Hunt through the entries for the word "svikt" and copy each line in which it appears.

[Records from a data collection]
--- START ---

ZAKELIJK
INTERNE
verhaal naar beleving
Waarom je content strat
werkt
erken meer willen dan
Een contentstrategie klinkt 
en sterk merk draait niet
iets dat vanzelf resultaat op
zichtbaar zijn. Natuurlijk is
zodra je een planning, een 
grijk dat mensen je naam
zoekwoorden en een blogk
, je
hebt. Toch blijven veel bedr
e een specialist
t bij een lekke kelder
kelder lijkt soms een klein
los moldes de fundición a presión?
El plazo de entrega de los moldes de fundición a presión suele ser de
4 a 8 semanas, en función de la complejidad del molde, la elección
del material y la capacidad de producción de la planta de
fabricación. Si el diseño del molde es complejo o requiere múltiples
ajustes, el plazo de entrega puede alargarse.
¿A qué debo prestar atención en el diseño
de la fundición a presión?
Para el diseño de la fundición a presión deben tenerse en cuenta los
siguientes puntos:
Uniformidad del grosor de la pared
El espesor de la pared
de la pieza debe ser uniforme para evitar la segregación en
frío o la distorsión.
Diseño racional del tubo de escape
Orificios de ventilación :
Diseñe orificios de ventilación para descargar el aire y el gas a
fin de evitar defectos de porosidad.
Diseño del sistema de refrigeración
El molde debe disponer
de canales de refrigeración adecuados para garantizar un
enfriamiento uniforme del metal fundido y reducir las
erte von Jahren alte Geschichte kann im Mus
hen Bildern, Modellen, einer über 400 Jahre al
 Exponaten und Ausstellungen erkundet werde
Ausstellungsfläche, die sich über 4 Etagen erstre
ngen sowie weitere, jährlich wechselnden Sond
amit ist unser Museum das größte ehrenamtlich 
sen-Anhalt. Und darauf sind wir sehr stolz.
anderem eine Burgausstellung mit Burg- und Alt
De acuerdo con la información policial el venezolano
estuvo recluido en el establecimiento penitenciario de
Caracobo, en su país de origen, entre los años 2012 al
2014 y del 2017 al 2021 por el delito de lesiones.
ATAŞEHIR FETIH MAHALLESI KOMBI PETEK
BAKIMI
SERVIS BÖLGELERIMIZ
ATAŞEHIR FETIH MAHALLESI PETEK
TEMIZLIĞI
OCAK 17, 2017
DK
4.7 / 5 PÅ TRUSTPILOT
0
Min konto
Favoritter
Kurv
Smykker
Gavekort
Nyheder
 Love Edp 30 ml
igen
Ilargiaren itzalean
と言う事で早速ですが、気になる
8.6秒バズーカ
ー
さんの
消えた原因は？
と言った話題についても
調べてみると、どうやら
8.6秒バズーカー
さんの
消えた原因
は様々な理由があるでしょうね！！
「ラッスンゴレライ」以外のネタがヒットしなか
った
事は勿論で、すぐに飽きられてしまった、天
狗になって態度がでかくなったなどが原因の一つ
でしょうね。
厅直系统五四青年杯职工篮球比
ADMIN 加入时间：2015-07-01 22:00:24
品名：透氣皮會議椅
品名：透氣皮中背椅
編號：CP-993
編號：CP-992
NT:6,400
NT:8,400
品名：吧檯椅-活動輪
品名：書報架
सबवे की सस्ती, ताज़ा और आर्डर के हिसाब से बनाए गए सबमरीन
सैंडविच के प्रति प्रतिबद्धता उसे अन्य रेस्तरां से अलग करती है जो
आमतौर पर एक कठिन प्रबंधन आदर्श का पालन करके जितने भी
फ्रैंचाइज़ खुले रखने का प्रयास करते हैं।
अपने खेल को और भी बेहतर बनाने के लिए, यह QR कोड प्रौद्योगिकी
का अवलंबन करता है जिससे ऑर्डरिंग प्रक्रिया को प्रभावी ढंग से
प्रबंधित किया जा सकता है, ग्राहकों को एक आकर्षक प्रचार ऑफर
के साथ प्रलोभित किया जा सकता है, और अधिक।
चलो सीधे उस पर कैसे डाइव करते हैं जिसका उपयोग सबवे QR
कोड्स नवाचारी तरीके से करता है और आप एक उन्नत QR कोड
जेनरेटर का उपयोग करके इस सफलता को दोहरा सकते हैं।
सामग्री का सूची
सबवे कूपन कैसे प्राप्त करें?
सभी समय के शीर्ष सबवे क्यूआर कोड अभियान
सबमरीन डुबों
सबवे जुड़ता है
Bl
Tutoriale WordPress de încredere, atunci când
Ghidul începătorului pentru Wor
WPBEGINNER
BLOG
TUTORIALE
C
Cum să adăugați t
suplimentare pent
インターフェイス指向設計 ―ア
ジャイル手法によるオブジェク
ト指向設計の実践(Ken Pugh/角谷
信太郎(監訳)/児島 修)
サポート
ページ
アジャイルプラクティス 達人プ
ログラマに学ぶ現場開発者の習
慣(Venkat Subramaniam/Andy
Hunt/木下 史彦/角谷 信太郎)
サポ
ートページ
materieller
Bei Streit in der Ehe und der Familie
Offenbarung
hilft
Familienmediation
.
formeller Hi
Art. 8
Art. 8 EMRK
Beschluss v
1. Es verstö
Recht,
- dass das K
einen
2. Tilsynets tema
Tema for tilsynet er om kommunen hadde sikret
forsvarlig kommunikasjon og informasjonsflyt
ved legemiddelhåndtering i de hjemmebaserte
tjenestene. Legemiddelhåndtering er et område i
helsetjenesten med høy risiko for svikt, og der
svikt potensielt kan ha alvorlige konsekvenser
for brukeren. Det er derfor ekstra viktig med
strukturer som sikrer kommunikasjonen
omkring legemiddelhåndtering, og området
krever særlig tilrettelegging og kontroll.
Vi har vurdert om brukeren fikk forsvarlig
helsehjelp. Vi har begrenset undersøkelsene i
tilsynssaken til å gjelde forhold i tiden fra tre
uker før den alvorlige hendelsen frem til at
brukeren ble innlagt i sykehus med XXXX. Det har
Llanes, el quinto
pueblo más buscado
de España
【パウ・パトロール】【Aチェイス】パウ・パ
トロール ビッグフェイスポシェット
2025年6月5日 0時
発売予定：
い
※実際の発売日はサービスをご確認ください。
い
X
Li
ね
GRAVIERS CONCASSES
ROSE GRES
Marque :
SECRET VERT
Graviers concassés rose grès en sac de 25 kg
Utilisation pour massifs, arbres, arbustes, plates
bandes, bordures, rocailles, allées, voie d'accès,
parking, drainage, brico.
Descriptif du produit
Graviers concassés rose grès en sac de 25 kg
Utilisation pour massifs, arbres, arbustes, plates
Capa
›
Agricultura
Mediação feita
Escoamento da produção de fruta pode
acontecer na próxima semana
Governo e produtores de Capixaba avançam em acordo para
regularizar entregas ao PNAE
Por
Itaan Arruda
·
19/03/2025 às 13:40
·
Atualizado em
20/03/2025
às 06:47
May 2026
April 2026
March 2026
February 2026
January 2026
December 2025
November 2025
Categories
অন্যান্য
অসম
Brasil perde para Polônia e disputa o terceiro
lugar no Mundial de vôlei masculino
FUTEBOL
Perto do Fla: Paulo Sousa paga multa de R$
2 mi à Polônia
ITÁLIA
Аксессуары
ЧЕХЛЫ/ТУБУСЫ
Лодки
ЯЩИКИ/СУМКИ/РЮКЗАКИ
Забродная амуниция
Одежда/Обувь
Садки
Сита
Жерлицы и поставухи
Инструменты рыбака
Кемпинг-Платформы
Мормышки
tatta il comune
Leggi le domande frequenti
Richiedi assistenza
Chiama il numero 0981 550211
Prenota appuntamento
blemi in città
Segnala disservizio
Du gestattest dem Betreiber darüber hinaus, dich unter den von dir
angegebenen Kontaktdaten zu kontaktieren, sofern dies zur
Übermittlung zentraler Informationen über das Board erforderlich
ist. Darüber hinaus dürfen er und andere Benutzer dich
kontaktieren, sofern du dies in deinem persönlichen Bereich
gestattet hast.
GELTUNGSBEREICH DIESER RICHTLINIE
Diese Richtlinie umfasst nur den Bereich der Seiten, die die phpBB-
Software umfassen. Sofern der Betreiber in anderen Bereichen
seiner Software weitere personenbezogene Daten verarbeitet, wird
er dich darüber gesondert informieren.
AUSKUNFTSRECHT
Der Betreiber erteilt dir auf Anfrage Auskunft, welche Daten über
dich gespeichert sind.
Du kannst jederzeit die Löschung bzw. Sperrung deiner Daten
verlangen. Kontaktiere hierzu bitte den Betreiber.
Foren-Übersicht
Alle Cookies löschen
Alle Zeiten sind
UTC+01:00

--- END ---

§ **Response to the exercise**:
helsetjenesten med høy risiko for svikt, og der
svikt potensielt kan ha alvorlige konsekvenser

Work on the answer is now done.